EXERCISE DIRECTIONS —
Report the number of lines in the records below that contain the word "cell", and nothing more.

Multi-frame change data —
- - - - -

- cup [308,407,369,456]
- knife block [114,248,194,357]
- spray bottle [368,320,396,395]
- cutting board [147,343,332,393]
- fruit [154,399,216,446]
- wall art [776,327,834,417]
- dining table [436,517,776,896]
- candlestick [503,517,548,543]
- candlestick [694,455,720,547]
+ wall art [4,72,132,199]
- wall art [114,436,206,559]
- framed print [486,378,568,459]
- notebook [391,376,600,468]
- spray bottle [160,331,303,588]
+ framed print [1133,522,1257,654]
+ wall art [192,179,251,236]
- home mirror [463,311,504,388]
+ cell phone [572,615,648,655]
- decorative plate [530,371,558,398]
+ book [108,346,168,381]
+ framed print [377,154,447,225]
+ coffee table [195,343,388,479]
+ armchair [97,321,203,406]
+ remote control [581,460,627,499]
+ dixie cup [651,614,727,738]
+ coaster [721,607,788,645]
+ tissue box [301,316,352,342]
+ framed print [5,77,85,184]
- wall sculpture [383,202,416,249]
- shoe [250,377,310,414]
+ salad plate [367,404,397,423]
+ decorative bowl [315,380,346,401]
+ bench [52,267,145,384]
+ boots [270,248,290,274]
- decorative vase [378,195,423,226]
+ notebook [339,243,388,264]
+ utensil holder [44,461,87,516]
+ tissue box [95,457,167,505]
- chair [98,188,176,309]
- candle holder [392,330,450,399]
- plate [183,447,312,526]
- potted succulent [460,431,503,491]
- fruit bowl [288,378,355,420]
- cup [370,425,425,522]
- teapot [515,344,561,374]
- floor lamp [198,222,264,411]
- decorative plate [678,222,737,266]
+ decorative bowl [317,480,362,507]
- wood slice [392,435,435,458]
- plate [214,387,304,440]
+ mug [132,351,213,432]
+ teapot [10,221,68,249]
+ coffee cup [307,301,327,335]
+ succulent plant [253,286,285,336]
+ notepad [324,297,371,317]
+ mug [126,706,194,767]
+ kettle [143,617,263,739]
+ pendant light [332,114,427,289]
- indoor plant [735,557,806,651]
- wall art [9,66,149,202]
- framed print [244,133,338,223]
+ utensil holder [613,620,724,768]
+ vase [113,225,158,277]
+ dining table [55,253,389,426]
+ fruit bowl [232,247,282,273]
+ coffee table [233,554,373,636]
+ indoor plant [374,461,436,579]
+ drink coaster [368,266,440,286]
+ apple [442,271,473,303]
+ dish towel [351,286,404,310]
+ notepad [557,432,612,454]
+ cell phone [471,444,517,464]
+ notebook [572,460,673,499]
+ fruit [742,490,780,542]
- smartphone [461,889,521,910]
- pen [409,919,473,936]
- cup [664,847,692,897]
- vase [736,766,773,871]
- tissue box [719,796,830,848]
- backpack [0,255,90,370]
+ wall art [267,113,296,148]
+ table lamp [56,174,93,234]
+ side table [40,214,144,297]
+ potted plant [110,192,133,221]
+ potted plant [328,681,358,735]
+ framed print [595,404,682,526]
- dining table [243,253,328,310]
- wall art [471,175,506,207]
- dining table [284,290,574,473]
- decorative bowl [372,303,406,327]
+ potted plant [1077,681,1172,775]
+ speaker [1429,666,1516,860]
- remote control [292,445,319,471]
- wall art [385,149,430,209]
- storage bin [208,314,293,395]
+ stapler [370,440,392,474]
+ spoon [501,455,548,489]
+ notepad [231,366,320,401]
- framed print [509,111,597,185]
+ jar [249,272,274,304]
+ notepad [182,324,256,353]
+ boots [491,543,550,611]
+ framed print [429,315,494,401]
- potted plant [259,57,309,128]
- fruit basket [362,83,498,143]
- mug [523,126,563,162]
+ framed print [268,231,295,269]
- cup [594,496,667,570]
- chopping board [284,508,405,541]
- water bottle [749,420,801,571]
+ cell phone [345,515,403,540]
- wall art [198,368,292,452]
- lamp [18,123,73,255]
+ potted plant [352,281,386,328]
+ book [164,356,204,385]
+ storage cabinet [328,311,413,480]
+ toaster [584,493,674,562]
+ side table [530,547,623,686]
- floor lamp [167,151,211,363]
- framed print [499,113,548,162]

- - - - -

RESPONSE TO THIS TASK —
3